## Reading text
☆ ☆ ☆ ☆ ☆ ☆ ☆

There is a clear deadlock in the EU over the Eurobonds or ‘coronabonds’ issue but what is the next step? Juuso Järviniemi discusses.
The coronavirus pandemic might be an unprecedented public health crisis, but the economic debate around it rings familiar. A decade ago, when some European countries were suffocating underneath their debt burden, the solidary solution would have been for Europeans to take on debt collectively rather than leaving member states out in the cold alone – an idea known as Eurobonds. Now that the pandemic is putting member state economies under strain, proponents of European solidarity are speaking of “coronabonds”.
As previously before, the calls for cooperation are coming from the Southern European sphere that is currently bearing the brunt of the crisis. The Netherlands and Germany are once again holding on to their reputation as strict purse-keepers but what’s different from last time, however, is that the European Commission is hardly leading the debate on common bonds.
What coronabonds?
‘coronabonds’ would mean European countries taking on common debt, thus making borrowing cheaper for the hardest-hit countries and more expensive for countries that are doing better – an idea the member state leaders couldn’t agree on in their video conference on the 26th March. However, various proposals for helping the hardest-hit countries have floated around in the past week.
The European Central Bank has already decided it can now buy as much of any member state’s debt as it wishes, dropping its earlier one-third limit while the European Commission is planning to propose a European-wide unemployment insurance scheme of up to €100 billion to help countries stricken by the virus. This proposal gives new hope for a plan that has been kicked into the long grass for years, and the Commission deserves credit for it.
Some have proposed for the European Investment Bank to issue bonds to stimulate the economy, while others have called for the post-crisis recovery to be supported by common debt bonds which only expire in thirty to fifty years. And now the Dutch government, so vehemently against the idea of common European debt, instead wants to make a €1bn “gift” to European countries in need of help.
The member state leaders’ inconclusive video conference rolled the ball to the Eurozone finance ministers who are due to have a call on the 7th April. Pressure for ‘showing solidarity’ in one form or another is mounting, which promises a fascinating spectacle.
Where’s the Commission?
The European Commission President Ursula von der Leyen jumped into the coronabonds debate on the 28th March by telling the German Press Agency that coronabonds are ‘just a slogan’, and that the Commission is ‘not working on’ the idea. She added that the concerns Germany and other countries have about the bonds are justified. The remarks sparked anger in Italy, forcing the Commission to clarify that it does not exclude any options enabled by the current EU treaties.
The sentiment in von der Leyen’s remarks was nonetheless clear: rather than pushing the coronabonds idea forward, she was standing in the way. Von der Leyen’s reaction compares poorly with that of José Manuel Barroso, who as the Commission President in 2011 presented a 38-page study detailing options for how Eurobonds could be implemented. Nor did Barroso shy away from thinking beyond the legal limitations of the current treaties: he openly admitted that some of the options he presented would require treaty change. Jean-Claude Juncker, von der Leyen’s predecessor as Commission President, was also a supporter of Eurobonds.

☆ ☆ ☆ ☆ ☆ ☆ ☆

## Dataset entries
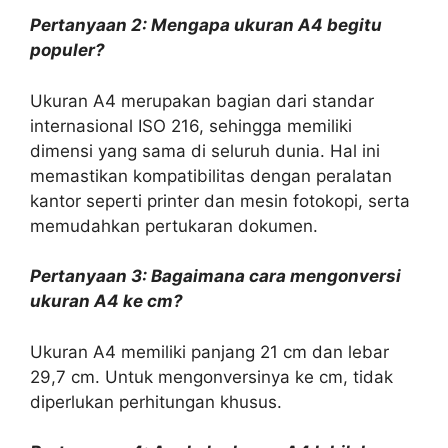
Pertanyaan 2: Mengapa ukuran A4 begitu
populer?
Ukuran A4 merupakan bagian dari standar
internasional ISO 216, sehingga memiliki
dimensi yang sama di seluruh dunia. Hal ini
memastikan kompatibilitas dengan peralatan
kantor seperti printer dan mesin fotokopi, serta
memudahkan pertukaran dokumen.
Pertanyaan 3: Bagaimana cara mengonversi
ukuran A4 ke cm?
Ukuran A4 memiliki panjang 21 cm dan lebar
29,7 cm. Untuk mengonversinya ke cm, tidak
diperlukan perhitungan khusus.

☆ ☆ ☆ ☆ ☆ ☆ ☆

## About this exercise
In the coronabonds text, what limit did the European Central Bank drop on buying a member state's debt?

## Result for this task
It dropped its earlier one-third limit.